Salvatore D'Alterio

Personal information
- Date of birth: 17 February 1980 (age 46)
- Place of birth: Villaricca, Italy
- Height: 1.83 m (6 ft 0 in)
- Position: Defender

Team information
- Current team: Cavese
- Number: 6

Youth career
- 1997–2000: Casertana

Senior career*
- Years: Team / Apps / (Gls)
- 1996–1997: Casertana / 2 / (0)
- 2000–2001: Nocerina / 28 / (0)
- 2001–2005: Messina / 35 / (0)
- 2003–2004: → Martina (loan) / 28 / (0)
- 2005–2007: Foggia / 62 / (1)
- 2007–2008: Taranto / 45 / (0)
- 2009–2010: Portogruaro / 22 / (0)
- 2010–2011: Pescara / 1 / (0)
- 2011: → Salernitana (loan) / 14 / (0)
- 2011–2012: Messina / 31 / (0)
- 2012–2016: Casertana / 67 / (0)
- 2016: Martina Franca / 11 / (0)
- 2016–2017: Casertana / 0 / (0)
- 2017–: Cavese

= Salvatore D'Alterio =

Italian footballer

Salvatore D'Alterio (born 17 February 1980) is an Italian former footballer who played for Serie D club Cavese.

==Career==
D'Alterio started his career at Campania team Casertana.
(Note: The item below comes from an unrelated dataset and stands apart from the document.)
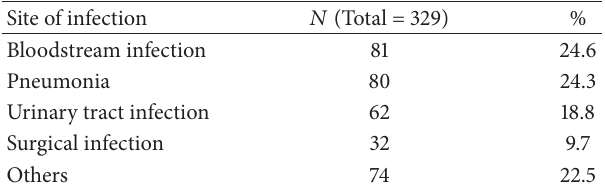
Table 2: Distribution of hospital-acquired multidrug resistant organisms by site of infection at tertiary care centre in Oman,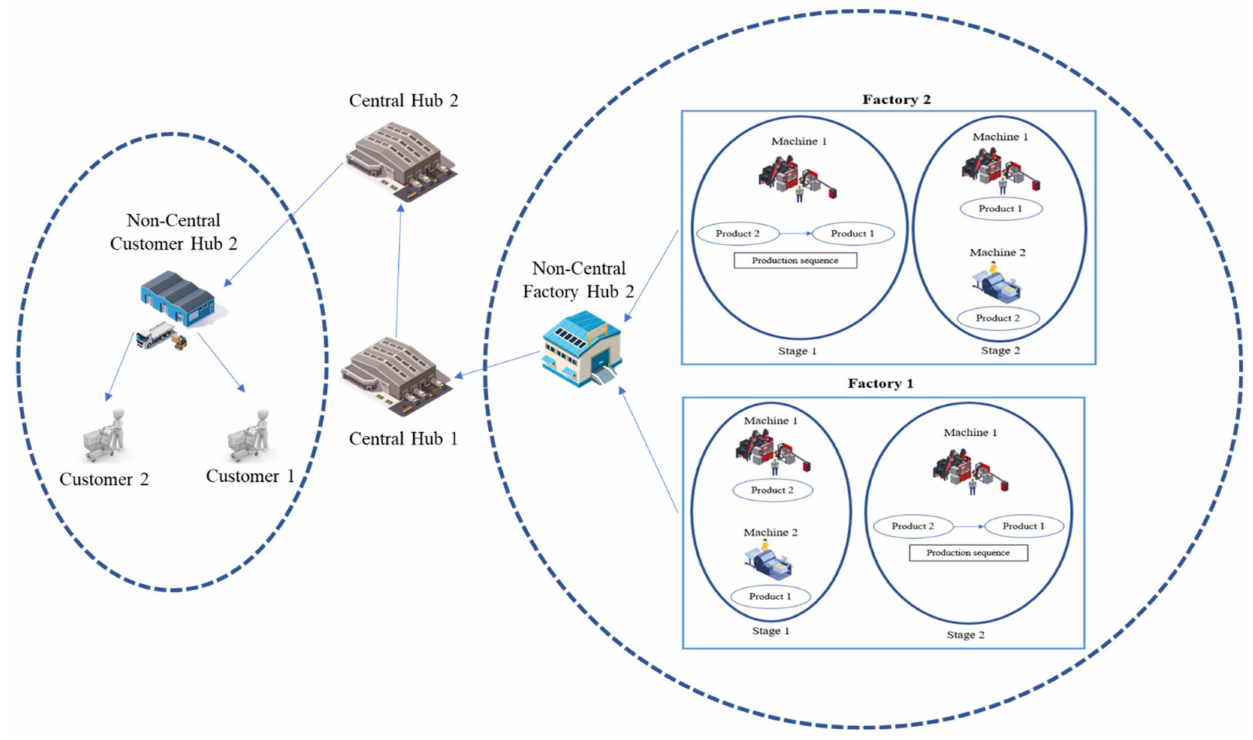
Figure 4. The network of the small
He played 2 matches for the team before they were relegated to Serie D. D'Alterio would remain with Casertana for the next three seasons. Then in 2000, he moved to Nocerina in Serie C1. In mid-2001, he was signed by Messina of Serie B on a co-ownership deal. He was not a regular in the team and was after sometime loaned to Martina. In mid-2004 he returned to Messina, now in Serie A, he played 6 league matches.

He spent time at Serie C1 clubs Foggia and Taranto. Although a regular of Taranto, he terminated his contract with the club. He joined Portogruaro and in January 2010 left for Pescara and won promotion to Serie B six months later.

In January 2011 he was loaned to Lega Pro Prima Divisione side Salernitana. He returned to Pescara for pre-season.

In September 2011 he was signed by Serie D club Messina.